*Exercise instructions*: Take the line with "<!-- street labels -->" and all lines after it, through the end of the records below, and repeat them exactly.

*Extracted entries*:
━━━━━━━━━━━━━━━━━━━━

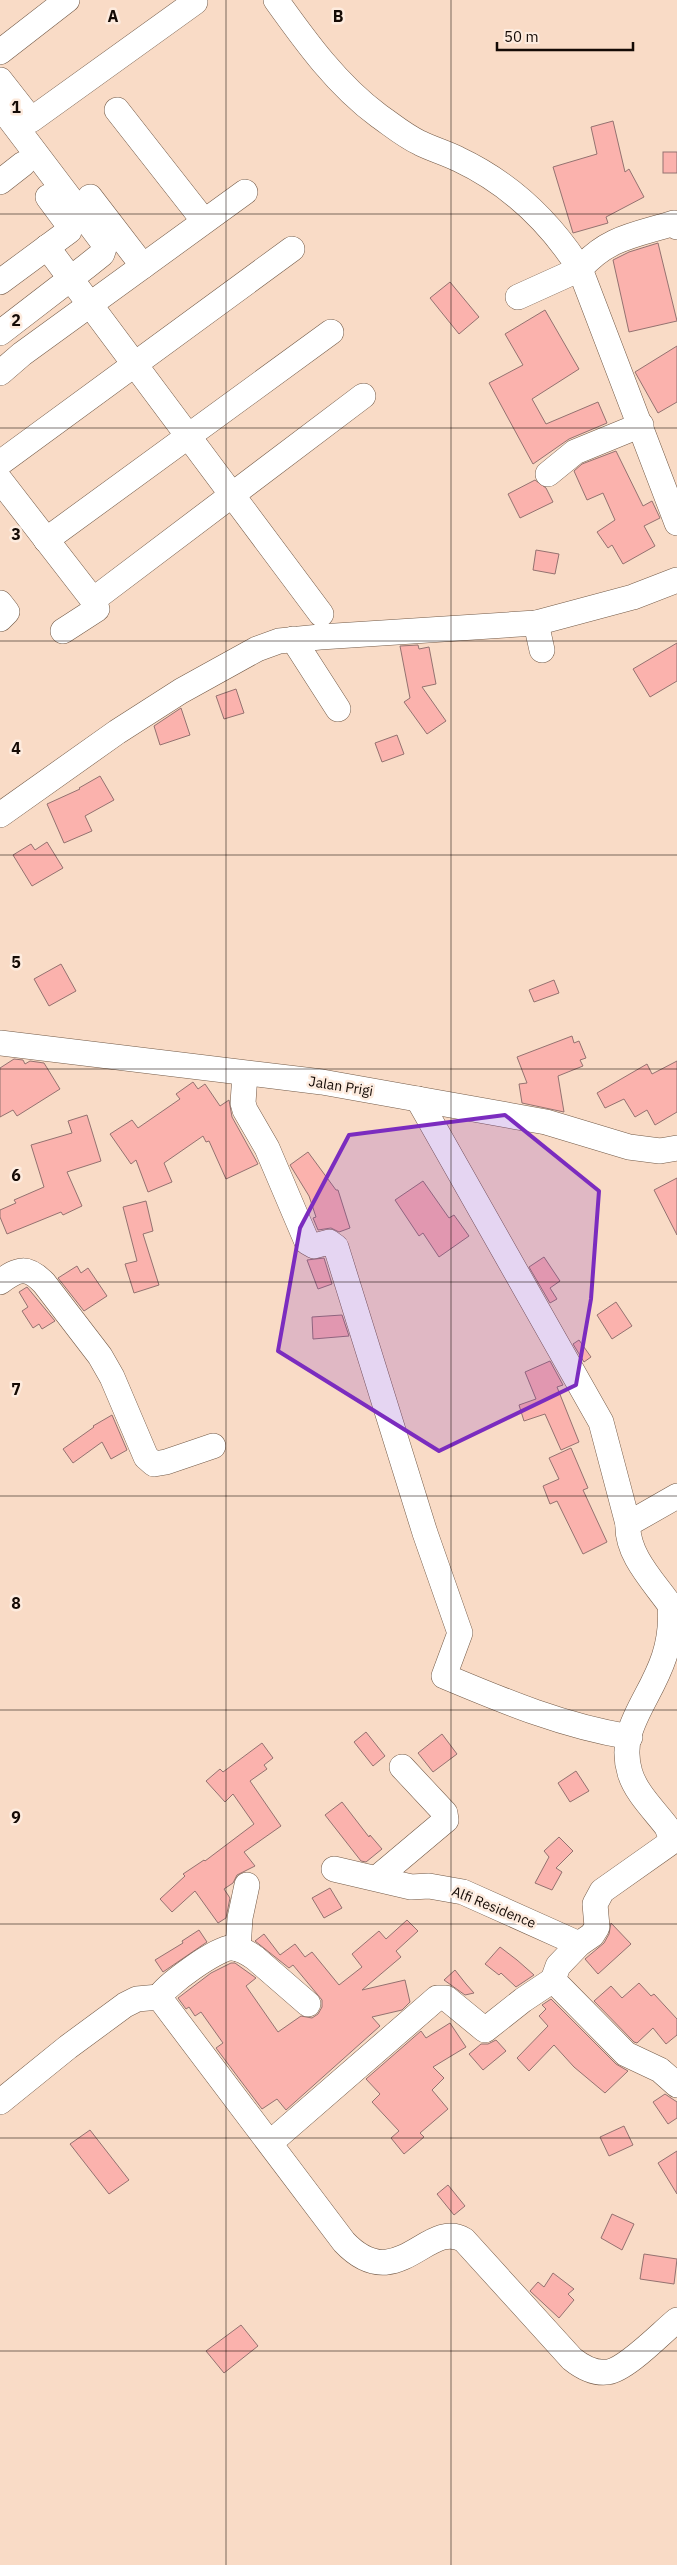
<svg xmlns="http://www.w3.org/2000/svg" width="677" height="2565" font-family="'IBM Plex Sans',sans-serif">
<rect width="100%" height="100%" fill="#f9dbc6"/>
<!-- building -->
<g fill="#fbb2ad" stroke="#947270">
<path d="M613 121 625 172 629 169 644 197 606 217 608 223 573 233 553 167 597 154 591 127Z"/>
<rect x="663" y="152" width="14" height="21"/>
<path d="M658 243 677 321 629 332 613 260 629 252Z"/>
<path d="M450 282 479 317 459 334 430 298Z"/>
<path d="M545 310 579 369 532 399 546 424 598 402 607 423 569 439 533 464 489 383 523 365 505 334Z"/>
<path d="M677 346V402L658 413 635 372Z"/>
<path d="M616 451 643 506 652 501 660 518 644 526 655 546 623 564 612 545 608 548 597 532 615 520 603 493 587 500 574 471 582 464Z"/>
<path d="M535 480 546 488 553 502 520 518 508 494Z"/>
<path d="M536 550 559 554 555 574 533 570Z"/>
<path d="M677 643V681L650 697 633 669Z"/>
<path d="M418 645 419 649 429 647 436 684 422 687 446 721 427 734 404 702 410 698 400 646Z"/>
<path d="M236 689 244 713 224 719 216 696Z"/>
<path d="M181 708 190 735 160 745 154 726Z"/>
<path d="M397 735 404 754 382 762 375 743Z"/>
<path d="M100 776 114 800 85 816 92 831 64 843 47 804 80 789 79 788Z"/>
<path d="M47 842 63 868 32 886 13 855 31 844 35 850Z"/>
<path d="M61 964 76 991 49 1006 34 979Z"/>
<path d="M554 980 559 993 534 1002 529 990Z"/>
<path d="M572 1036 574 1043 579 1041 586 1058 580 1060 583 1066 558 1076 564 1112 522 1103 519 1084 527 1083 517 1057Z"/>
<path d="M14 1059 23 1060 25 1064 30 1061 44 1063 60 1089 17 1116 13 1110 0 1117V1068Z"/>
<path d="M677 1061V1112L655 1125 647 1110 635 1117 624 1099 605 1108 597 1093 647 1064 652 1074Z"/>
<path d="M193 1082 198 1089 205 1084 220 1106 229 1100 232 1117 258 1164 226 1179 209 1141 206 1142 203 1136 164 1163 172 1182 148 1192 136 1160 131 1164 110 1134 132 1120 138 1128 180 1099 176 1094Z"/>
<path d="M87 1115 101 1161 67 1172 82 1206 63 1215 61 1212 7 1234 0 1217V1210L16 1203 14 1200 44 1187 31 1145 72 1133 68 1121Z"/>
<path d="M308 1152 336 1190H338L350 1228 339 1232 331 1228 318 1230 313 1218 316 1217 309 1196 290 1165Z"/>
<path d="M677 1178V1235L654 1190Z"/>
<path d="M423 1181 449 1218 454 1215 469 1236 439 1257 423 1233 419 1236 395 1200Z"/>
<path d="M146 1201 153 1231 143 1234 159 1285 134 1293 125 1264 137 1261 123 1207Z"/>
<path d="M544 1257 560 1281 550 1288 557 1299 550 1303 529 1267Z"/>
<path d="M324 1258 332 1284 318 1289 307 1260Z"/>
<path d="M77 1266 81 1273 88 1268 107 1296 84 1311 58 1278Z"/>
<path d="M27 1287 55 1321 42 1329 39 1324 33 1328 22 1311 28 1307 19 1292Z"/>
<path d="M616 1302 632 1326 612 1339 597 1315Z"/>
<path d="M342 1315 349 1336 313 1339 312 1317Z"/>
<path d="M579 1340 591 1357 584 1362 573 1344Z"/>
<path d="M550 1361 563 1385 557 1387 579 1442 561 1450 545 1414 524 1421 519 1405 536 1399 525 1372Z"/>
<path d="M112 1415 127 1450 111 1459 102 1442 73 1463 63 1449 94 1427 93 1426Z"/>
<path d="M571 1448 588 1488 583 1490 607 1542 583 1554 557 1501 550 1504 543 1486 559 1479 549 1458Z"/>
<path d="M366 1732 385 1756 373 1766 354 1742Z"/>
<path d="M442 1734 457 1754 433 1772 418 1753Z"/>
<path d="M262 1743 273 1758 264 1765 267 1769 250 1781 281 1826 244 1852 255 1866 237 1875 233 1883 224 1889 230 1898 226 1918 218 1923 195 1891 172 1912 160 1899 185 1876 183 1874 204 1860 205 1861 254 1824 233 1794 225 1802 206 1781 220 1769 223 1772Z"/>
<path d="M576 1771 589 1791 570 1802 558 1783Z"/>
<path d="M342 1802 369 1837 370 1835 382 1849 366 1862 361 1861 325 1815Z"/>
<path d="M559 1837 573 1851 556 1868 562 1872 552 1890 535 1883 549 1857 544 1851Z"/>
<path d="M330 1888 342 1908 324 1918 312 1898Z"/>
<path d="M407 1920 418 1931 396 1951 401 1957 362 1990 405 1980 410 2002 402 2010 372 2017 380 2026 286 2110 277 2099 262 2109 216 2048 223 2043 201 2012 195 2016 189 2007 186 2009 178 1998 211 1973 231 1963H235L256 1978 246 1986 278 2032 301 2016 312 2018 318 2014 322 2007V2000L293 1965 289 1968 255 1941 264 1934 280 1955 295 1944 305 1957 312 1952 339 1985 362 1967 352 1954 379 1931 386 1939Z"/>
<path d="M611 1923 631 1944 598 1974 585 1959 604 1943 609 1934Z"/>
<path d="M199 1930 207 1942 163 1972 155 1960 183 1943 182 1941Z"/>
<path d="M500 1947 517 1960 534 1975 516 1987 501 1973 499 1975 485 1964Z"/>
<path d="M455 1970 466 1984 474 1993 465 1995 444 1980Z"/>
<path d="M639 1983 651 1996 654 1994 677 2019V2035L666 2044 653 2028 637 2043 634 2042 594 2001 611 1986 622 1998Z"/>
<path d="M551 1999 616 2064 628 2071 605 2093 574 2067 554 2045 529 2071 517 2058 548 2026 539 2016 546 2009 542 2005Z"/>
<path d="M450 2023 466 2047 433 2067 444 2078 432 2090 448 2109 420 2133 424 2137 404 2154 391 2138 399 2131 372 2102 380 2094 366 2079 421 2031 426 2038Z"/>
<path d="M496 2040 506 2051 483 2070 469 2054 481 2044H488Z"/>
<path d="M665 2094 677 2102V2118L668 2124 653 2102Z"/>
<path d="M624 2126 633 2145 609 2156 600 2137Z"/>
<path d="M90 2130 129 2180 109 2194 70 2144Z"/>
<path d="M677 2151V2194L658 2163Z"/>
<path d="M448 2185 465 2206 454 2215 437 2194Z"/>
<path d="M612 2214 634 2224 622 2250 601 2238Z"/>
<path d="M644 2254 677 2259 674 2284 640 2279Z"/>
<path d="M553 2273 574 2289 568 2294 574 2300 559 2318 530 2291 538 2282 544 2287Z"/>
<path d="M241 2325 258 2346 224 2373 206 2351Z"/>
</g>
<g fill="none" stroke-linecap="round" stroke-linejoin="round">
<defs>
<g id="minor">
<path d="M276 0C306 42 337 85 379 116 392 125 405 136 420 143 432 149 446 153 458 159 509 183 550 222 580 269L518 297"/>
<path d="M0 52 67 0"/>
<path d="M0 80 29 117"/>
<path d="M0 106 81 213 102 241 104 248 102 254 87 266 0 333"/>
<path d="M117 110 204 221"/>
<path d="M31 120 195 2"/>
<path d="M0 182 23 164"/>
<path d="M90 197 143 266"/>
<path d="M677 227 674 223C636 235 608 237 580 269L677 523"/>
<path d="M47 247 321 614"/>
<path d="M0 282 69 231 68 224 48 197"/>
<path d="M0 373 22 354 245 192"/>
<path d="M0 463 292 249"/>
<path d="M548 474 575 452 641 425"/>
<path d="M0 480 93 600 97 609 63 631"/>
<path d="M46 540 331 332"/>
<path d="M93 600 363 396"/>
<path d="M0 603 7 612 0 619"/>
<path d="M536 623 542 650"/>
<path d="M293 639 338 709"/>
<path d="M0 815 117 732 181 691 257 649 279 641 320 637 536 623 633 597 677 580"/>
<path d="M0 1043 322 1082 546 1122 629 1147 660 1151 677 1148"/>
<path d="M245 1074 243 1103 245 1110 267 1148 307 1242 314 1246 329 1242 336 1247 425 1533 460 1633 444 1676C506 1702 563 1726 630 1737"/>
<path d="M418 1099 601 1422 628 1524"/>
<path d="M0 1282C19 1268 27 1266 44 1283L100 1356 112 1377 146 1457 154 1464 166 1462 213 1446"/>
<path d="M677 1496 628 1524C626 1554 654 1582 670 1605 677 1685 612 1714 630 1773 636 1793 655 1811 667 1827L670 1835V1843L602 1891 595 1904 597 1927 592 1935 579 1944 558 1966 553 1980 626 2054 660 2070 677 2085"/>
<path d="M334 1869 411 1887 429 1886 463 1892 579 1944"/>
<path d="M377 1878 446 1820 445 1813 402 1767"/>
<path d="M238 1949 240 1918 247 1885"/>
<path d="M159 1997C166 1985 216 1949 230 1948 239 1947 248 1953 255 1958L308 2004"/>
<path d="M0 2102 68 2047 125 2005 137 1999 159 1997 344 2242C397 2298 428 2218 464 2240L572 2359C582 2367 594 2374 608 2372 627 2369 661 2333 677 2320"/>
<path d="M270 2143 437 1998H446L485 2030 523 2000 553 1980"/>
</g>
</defs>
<!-- minor casing -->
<use href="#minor" stroke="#735a47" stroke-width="26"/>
<!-- minor -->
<use href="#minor" stroke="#fff" stroke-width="25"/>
</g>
<!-- marked area -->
<path fill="#7b2cbf" fill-opacity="0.2" stroke="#7b2cbf" stroke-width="4" stroke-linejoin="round" d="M505 1115 599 1191 591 1299 576 1385 439 1451 278 1351 300 1228 349 1135Z"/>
<!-- grid -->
<path fill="none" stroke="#140a05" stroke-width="1" stroke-opacity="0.55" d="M226 0V2565M451 0V2565M0 214H677M0 428H677M0 641H677M0 855H677M0 1069H677M0 1282H677M0 1496H677M0 1710H677M0 1924H677M0 2138H677M0 2351H677"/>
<g text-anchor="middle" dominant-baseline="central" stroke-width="5" stroke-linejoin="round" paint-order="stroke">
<!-- street labels -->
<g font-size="14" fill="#140a05" stroke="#fdebde">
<text transform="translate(341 1086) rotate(9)">Jalan Prigi</text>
<text transform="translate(494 1907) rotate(22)">Alfi Residence</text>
</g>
</g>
<g font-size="16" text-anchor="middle" font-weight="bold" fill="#140a05" stroke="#fdebde" stroke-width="5" stroke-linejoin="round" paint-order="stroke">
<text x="113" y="22">A</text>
<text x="338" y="22">B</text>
<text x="16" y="113">1</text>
<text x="16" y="326">2</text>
<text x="16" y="540">3</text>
<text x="16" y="754">4</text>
<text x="16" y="968">5</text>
<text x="16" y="1181">6</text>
<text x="16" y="1395">7</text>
<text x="16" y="1609">8</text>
<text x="16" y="1823">9</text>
</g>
<!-- scale -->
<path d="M497 42v8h136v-8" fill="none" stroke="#140a05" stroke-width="2.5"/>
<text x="504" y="42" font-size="15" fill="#140a05" stroke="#fdebde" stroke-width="4" paint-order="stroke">50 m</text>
</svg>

━━━━━━━━━━━━━━━━━━━━

*Written answer*:
<!-- street labels -->
<g font-size="14" fill="#140a05" stroke="#fdebde">
<text transform="translate(341 1086) rotate(9)">Jalan Prigi</text>
<text transform="translate(494 1907) rotate(22)">Alfi Residence</text>
</g>
</g>
<g font-size="16" text-anchor="middle" font-weight="bold" fill="#140a05" stroke="#fdebde" stroke-width="5" stroke-linejoin="round" paint-order="stroke">
<text x="113" y="22">A</text>
<text x="338" y="22">B</text>
<text x="16" y="113">1</text>
<text x="16" y="326">2</text>
<text x="16" y="540">3</text>
<text x="16" y="754">4</text>
<text x="16" y="968">5</text>
<text x="16" y="1181">6</text>
<text x="16" y="1395">7</text>
<text x="16" y="1609">8</text>
<text x="16" y="1823">9</text>
</g>
<!-- scale -->
<path d="M497 42v8h136v-8" fill="none" stroke="#140a05" stroke-width="2.5"/>
<text x="504" y="42" font-size="15" fill="#140a05" stroke="#fdebde" stroke-width="4" paint-order="stroke">50 m</text>
</svg>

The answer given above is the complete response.